Il y a la vie, il y a les drames de la mer. La vie, c’est son action sans cesse présente et renouvelée ; c’est le monde d’êtres qu’elle nourrit. Quant au drame, il se meut sur une vaste scène, ayant pour décors la tempête, l’ouragan, les rochers sur lesquels s’échouent les navires, la nuit noire des collisions qui les font sombrer, les ciels qui s’empourprent de la lueur des incendies, les navires écrasés dans les blocs de glaces des mers polaires — vagues devenues montagnes ! — au milieu d’hivers qui ne sont qu’une nuit froide de plusieurs mois.

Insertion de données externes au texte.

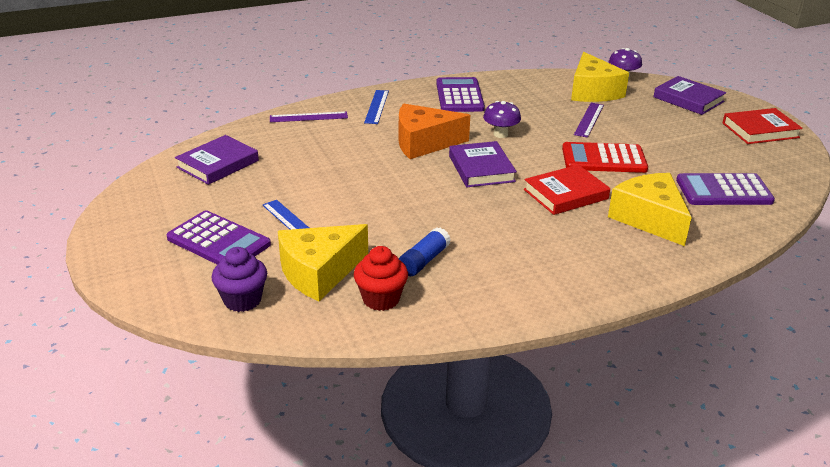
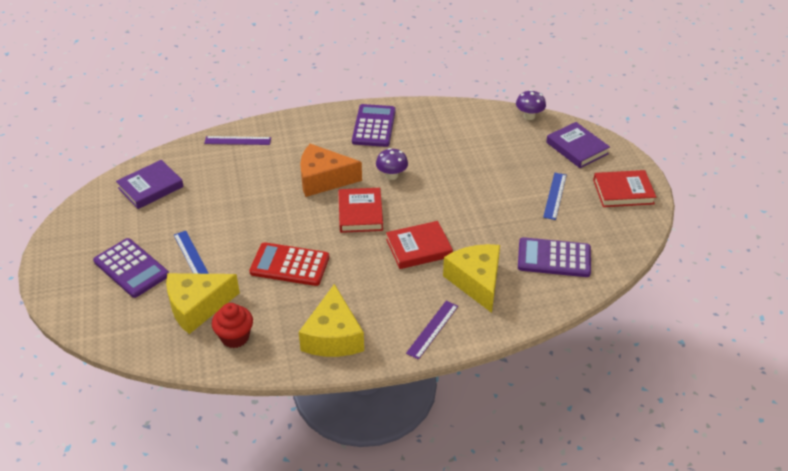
camera: 10 degrees right, 10 degrees up
purple cupcake [211,247,267,312] -> none
blue ruler [364,90,389,124] -> blue ruler moved to [543,173,567,220]
blue glue stick [399,227,451,276] -> none
purple book [449,141,517,187] -> red book [338,188,383,233]
red calculator [562,142,648,173] -> red calculator moved to [249,242,329,286]
yellow cheese [571,52,629,102] -> yellow cheese moved to [299,284,364,357]
purple ruler [574,103,604,138] -> purple ruler moved to [406,301,458,360]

Navires à rames des Romains.

Le drame ce n’est pas seulement le naufrage ; c’est encore le combat sur le liquide élément : le duel entre deux vaisseaux, qui ne veulent ni l’un ni l’autre amener leur pavillon, l’abordage sanglant, les batailles rangées, escadre contre escadre, la poursuite du corsaire, l’abordage du flibustier, du pirate barbaresque ou malais. Le drame c’est Xercès faisant fouetter de verges les flots de la mer qui avaient englouti les navires montés d’une multitude armée qu’il conduisait à l’asservissement de la Grèce, c’est Salamine, ce sont les navires à rames des Romains et des Carthaginois aux prises pour une guerre d’extermination, c’est Actium, ce sont les légères barques servant aux incursions des Sarrasins, les drakkars amenant les Normands jusque sous les murs de Rouen, ce sont ces mômes Normands faisant la conquête de l’Angleterre, puis les galères de Gênes transportant les croisés en Orient, les caravelles des hardis navigateurs lancées à la découverte du Nouveau Monde, les vaisseaux de haut-bord qui se sont mesurés, sans épuiser des haines séculaires, sous les pavillons espagnols, français, anglais, hollandais, les fastueuses galères de la marine de Louis XIV, les flottes nombreuses qui se heurtèrent au cap Bévésier, à la Hogue… Le drame, c’est le vaisseau le Vengeur sombrant aux cris de vive la République ! dans le glorieux combat du 13 prairial, c’est Aboukir, c’est Trafalgar, c’est Navarin, c’est le bombardement d’Alger, c’est la guerre de Crimée, ce sont les exploits des monitors américains, la poursuite de la conquête du pôle nord par Franklin et ses émules, les expéditions en extrême Orient ; c’est le navire à vapeur venant prendre la place du navire à voile, le vaisseau de fer remplaçant le vaisseau de bois, les torpilleurs menaçant à leur tour d’amener la suppression des cuirassés. Voilà le drame, avec ses acteurs, ses décors et ses accessoires ; la tempête et la bataille ; les voyages aventureux autour du monde et les hivernages funèbres dans les glaces, le bateau de sauvetage et la barque du pêcheur.

C’est l’histoire d’une sorte de prise de possession de la mer, de la conquête par l’homme du redoutable élément, récit attrayant, certes ! mais que le cadre plus modeste de ce livre ne saurait contenir dans tous ses développements.